▶ [Try it]: Copy the records below line by line, keeping every character, space, and line break unchanged.
(Records for processing Opens)
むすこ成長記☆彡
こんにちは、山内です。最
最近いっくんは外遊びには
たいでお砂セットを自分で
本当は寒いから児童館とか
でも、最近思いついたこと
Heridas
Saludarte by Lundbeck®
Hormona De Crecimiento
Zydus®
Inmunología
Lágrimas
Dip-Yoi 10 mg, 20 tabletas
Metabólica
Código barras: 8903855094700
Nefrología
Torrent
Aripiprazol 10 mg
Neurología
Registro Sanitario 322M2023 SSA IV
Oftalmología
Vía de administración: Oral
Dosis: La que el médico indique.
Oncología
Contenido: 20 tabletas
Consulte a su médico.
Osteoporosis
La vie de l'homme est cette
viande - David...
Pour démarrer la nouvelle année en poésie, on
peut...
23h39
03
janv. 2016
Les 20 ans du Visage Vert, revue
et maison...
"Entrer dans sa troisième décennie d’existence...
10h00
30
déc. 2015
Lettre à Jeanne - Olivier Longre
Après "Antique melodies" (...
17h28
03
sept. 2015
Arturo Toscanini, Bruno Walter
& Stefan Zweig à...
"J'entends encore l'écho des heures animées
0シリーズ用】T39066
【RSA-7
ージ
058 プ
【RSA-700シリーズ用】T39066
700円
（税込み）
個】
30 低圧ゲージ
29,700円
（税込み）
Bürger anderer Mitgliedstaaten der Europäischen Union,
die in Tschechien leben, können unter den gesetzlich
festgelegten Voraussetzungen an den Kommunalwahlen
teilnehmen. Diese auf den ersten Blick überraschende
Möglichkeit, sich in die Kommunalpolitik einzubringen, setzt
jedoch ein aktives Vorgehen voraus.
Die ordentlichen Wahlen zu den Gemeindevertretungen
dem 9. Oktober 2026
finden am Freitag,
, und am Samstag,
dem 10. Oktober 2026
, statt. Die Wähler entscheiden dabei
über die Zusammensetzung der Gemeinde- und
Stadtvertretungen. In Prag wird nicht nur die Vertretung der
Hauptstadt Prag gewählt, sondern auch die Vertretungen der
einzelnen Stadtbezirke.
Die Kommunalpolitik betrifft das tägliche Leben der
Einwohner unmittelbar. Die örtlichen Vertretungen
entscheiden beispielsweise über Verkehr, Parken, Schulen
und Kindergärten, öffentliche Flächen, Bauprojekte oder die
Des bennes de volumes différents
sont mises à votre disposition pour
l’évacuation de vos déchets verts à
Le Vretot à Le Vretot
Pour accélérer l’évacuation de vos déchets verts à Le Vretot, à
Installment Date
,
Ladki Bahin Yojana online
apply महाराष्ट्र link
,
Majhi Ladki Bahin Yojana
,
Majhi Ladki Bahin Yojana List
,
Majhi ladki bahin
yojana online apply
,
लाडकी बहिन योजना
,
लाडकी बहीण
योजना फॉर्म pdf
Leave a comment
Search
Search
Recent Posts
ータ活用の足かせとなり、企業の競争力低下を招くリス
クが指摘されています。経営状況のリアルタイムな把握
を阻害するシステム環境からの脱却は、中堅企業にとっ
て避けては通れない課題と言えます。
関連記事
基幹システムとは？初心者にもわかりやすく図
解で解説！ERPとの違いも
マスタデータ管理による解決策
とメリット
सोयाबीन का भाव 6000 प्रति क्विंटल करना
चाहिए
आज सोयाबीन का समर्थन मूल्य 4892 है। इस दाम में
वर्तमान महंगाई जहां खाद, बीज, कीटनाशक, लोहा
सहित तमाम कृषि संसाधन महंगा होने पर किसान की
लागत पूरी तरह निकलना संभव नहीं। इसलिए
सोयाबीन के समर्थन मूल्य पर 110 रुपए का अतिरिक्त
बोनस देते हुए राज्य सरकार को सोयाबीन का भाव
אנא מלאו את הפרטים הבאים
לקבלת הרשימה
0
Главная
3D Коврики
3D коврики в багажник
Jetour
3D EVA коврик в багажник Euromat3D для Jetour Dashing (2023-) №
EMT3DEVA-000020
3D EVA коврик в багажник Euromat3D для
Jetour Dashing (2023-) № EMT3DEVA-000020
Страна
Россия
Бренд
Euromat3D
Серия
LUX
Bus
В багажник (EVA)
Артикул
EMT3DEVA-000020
(Records for processing Closes)
▶ [Task response]:
むすこ成長記☆彡
こんにちは、山内です。最
最近いっくんは外遊びには
たいでお砂セットを自分で
本当は寒いから児童館とか
でも、最近思いついたこと
Heridas
Saludarte by Lundbeck®
Hormona De Crecimiento
Zydus®
Inmunología
Lágrimas
Dip-Yoi 10 mg, 20 tabletas
Metabólica
Código barras: 8903855094700
Nefrología
Torrent
Aripiprazol 10 mg
Neurología
Registro Sanitario 322M2023 SSA IV
Oftalmología
Vía de administración: Oral
Dosis: La que el médico indique.
Oncología
Contenido: 20 tabletas
Consulte a su médico.
Osteoporosis
La vie de l'homme est cette
viande - David...
Pour démarrer la nouvelle année en poésie, on
peut...
23h39
03
janv. 2016
Les 20 ans du Visage Vert, revue
et maison...
"Entrer dans sa troisième décennie d’existence...
10h00
30
déc. 2015
Lettre à Jeanne - Olivier Longre
Après "Antique melodies" (...
17h28
03
sept. 2015
Arturo Toscanini, Bruno Walter
& Stefan Zweig à...
"J'entends encore l'écho des heures animées
0シリーズ用】T39066
【RSA-7
ージ
058 プ
【RSA-700シリーズ用】T39066
700円
（税込み）
個】
30 低圧ゲージ
29,700円
（税込み）
Bürger anderer Mitgliedstaaten der Europäischen Union,
die in Tschechien leben, können unter den gesetzlich
festgelegten Voraussetzungen an den Kommunalwahlen
teilnehmen. Diese auf den ersten Blick überraschende
Möglichkeit, sich in die Kommunalpolitik einzubringen, setzt
jedoch ein aktives Vorgehen voraus.
Die ordentlichen Wahlen zu den Gemeindevertretungen
dem 9. Oktober 2026
finden am Freitag,
, und am Samstag,
dem 10. Oktober 2026
, statt. Die Wähler entscheiden dabei
über die Zusammensetzung der Gemeinde- und
Stadtvertretungen. In Prag wird nicht nur die Vertretung der
Hauptstadt Prag gewählt, sondern auch die Vertretungen der
einzelnen Stadtbezirke.
Die Kommunalpolitik betrifft das tägliche Leben der
Einwohner unmittelbar. Die örtlichen Vertretungen
entscheiden beispielsweise über Verkehr, Parken, Schulen
und Kindergärten, öffentliche Flächen, Bauprojekte oder die
Des bennes de volumes différents
sont mises à votre disposition pour
l’évacuation de vos déchets verts à
Le Vretot à Le Vretot
Pour accélérer l’évacuation de vos déchets verts à Le Vretot, à
Installment Date
,
Ladki Bahin Yojana online
apply महाराष्ट्र link
,
Majhi Ladki Bahin Yojana
,
Majhi Ladki Bahin Yojana List
,
Majhi ladki bahin
yojana online apply
,
लाडकी बहिन योजना
,
लाडकी बहीण
योजना फॉर्म pdf
Leave a comment
Search
Search
Recent Posts
ータ活用の足かせとなり、企業の競争力低下を招くリス
クが指摘されています。経営状況のリアルタイムな把握
を阻害するシステム環境からの脱却は、中堅企業にとっ
て避けては通れない課題と言えます。
関連記事
基幹システムとは？初心者にもわかりやすく図
解で解説！ERPとの違いも
マスタデータ管理による解決策
とメリット
सोयाबीन का भाव 6000 प्रति क्विंटल करना
चाहिए
आज सोयाबीन का समर्थन मूल्य 4892 है। इस दाम में
वर्तमान महंगाई जहां खाद, बीज, कीटनाशक, लोहा
सहित तमाम कृषि संसाधन महंगा होने पर किसान की
लागत पूरी तरह निकलना संभव नहीं। इसलिए
सोयाबीन के समर्थन मूल्य पर 110 रुपए का अतिरिक्त
बोनस देते हुए राज्य सरकार को सोयाबीन का भाव
אנא מלאו את הפרטים הבאים
לקבלת הרשימה
0
Главная
3D Коврики
3D коврики в багажник
Jetour
3D EVA коврик в багажник Euromat3D для Jetour Dashing (2023-) №
EMT3DEVA-000020
3D EVA коврик в багажник Euromat3D для
Jetour Dashing (2023-) № EMT3DEVA-000020
Страна
Россия
Бренд
Euromat3D
Серия
LUX
Bus
В багажник (EVA)
Артикул
EMT3DEVA-000020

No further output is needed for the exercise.